Sitting with friends, laughing while nibbling a scone (blackberry, overbaked, it doesn’t taste that good, and she’s not that hungry, but she bought it because the rest insisted, “Get something,”), celebrating (after the fact) a friend’s birthday, an epiphany strikes her.
Inspired by Barbara’s recounting of her husband’s recent illnesses (he’d gone through surgery but developed an infection), Diana and Belle are speaking about their late husbands. Both died of heart attacks in their mid-sixties.
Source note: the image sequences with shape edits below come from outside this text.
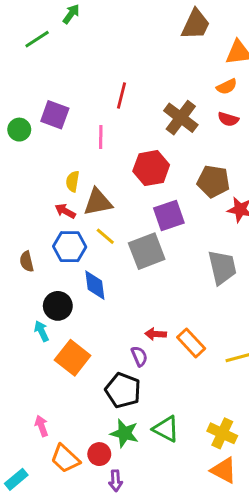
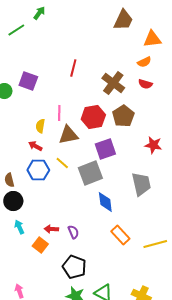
pink line: (101, 137) -> (59, 113), moved
brown pentagon: (213, 181) -> (123, 116), moved, turned 30
brown triangle: (98, 202) -> (68, 135), moved
blue diamond: (95, 285) -> (105, 202), moved
black circle: (58, 306) -> (13, 201), moved
red arrow: (156, 334) -> (51, 229), moved
purple semicircle: (139, 356) -> (73, 232), moved
orange square: (73, 358) -> (40, 245), size x0.7

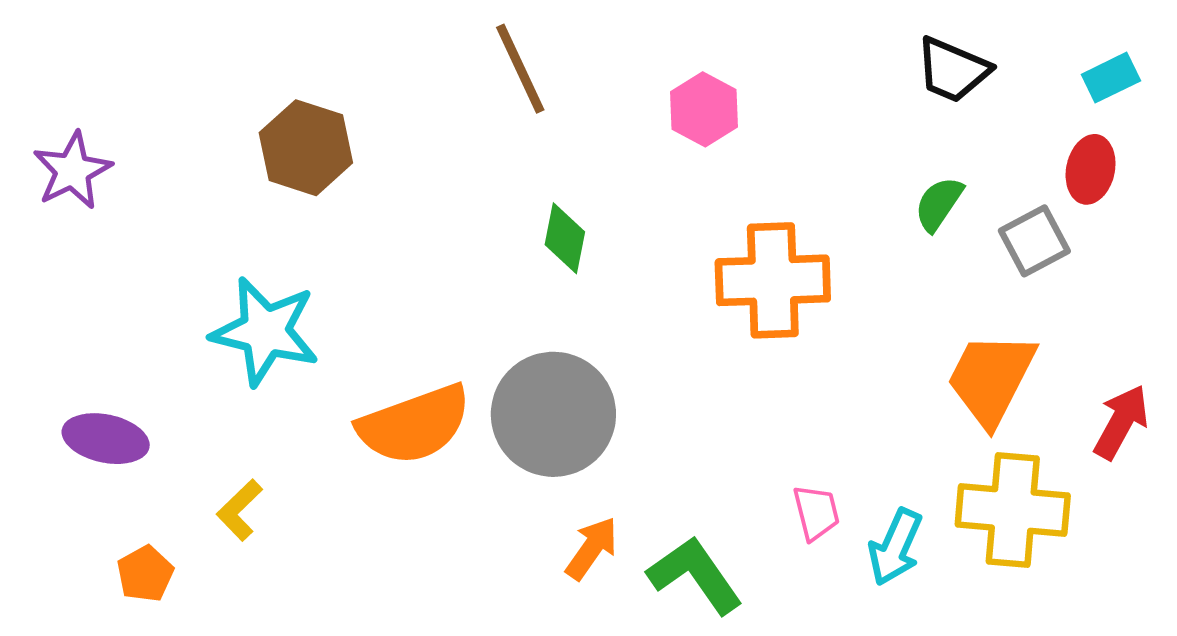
She thinks about her husband, two years older than her (and in his mid-sixties). Coughing for days, he’d been listless, and getting worse, it seems. He’d always been a health freak — didn’t and doesn’t drink except for an occasional social beverage when they’re out (which she usually finishes for him), and a pescatarian for over forty years (no, almost fifty years, to be more accurate, always important to her). He runs five miles a day four days a week, cycles everywhere, and rows with a club several times per month, activities that he’d needed to curtail when he’d become ill. A cup of coffee a day, he always said with a wink and a grin, is his vice. Yet, he seemed to be getting sicker.
His illness really started over two years before. He’d seen doctors, and everything was great. (“They tell me that I have the arteries of a teenager.) This is when her epiphany is delivered, a thought so striking that it sucks the air out of the room and her lungs. The voices fade. Dizziness topples her.
Others say suddenly, leaning in, touching her hands and shoulders, concern on their faces, “Are you okay?”
She smiles. “Yes, fine, what?” She shakes her head. “I just got distracted. I’m sorry. What were we talking about?”
They buy it after a few seconds. When the attention leaves her, she thinks, is her husband slowly killing himself to keep her from being happy?
It’s audacious and ridiculous, but she thinks, it’s keeping with his character. He’s always been something of a passive aggressive, secret saboteur. His mother, sisters, and cousin had told her stories about how he’d undermined friendships (and an engagement). He was always sneaky when he did it. He’d been the same at work throughout his career, a liar, essentially, but very clever about it, damaging relationships when he did, but always as an innocent, and almost always believed.
Now, he’d retired. No family lived nearby. He has few close friends (were any of them close to him?). Could he have turned his attention to his relationship with her?
She thinks, how? (He could be poisoning himself.) Why? (Because that’s who — what — he is.) She thinks, I have no proof. It’s insane for her to even consider it. Yet, the idea remains moored in her thoughts. She thinks with growing shock as the group breaks up and leaves the coffee shop, it’s possible.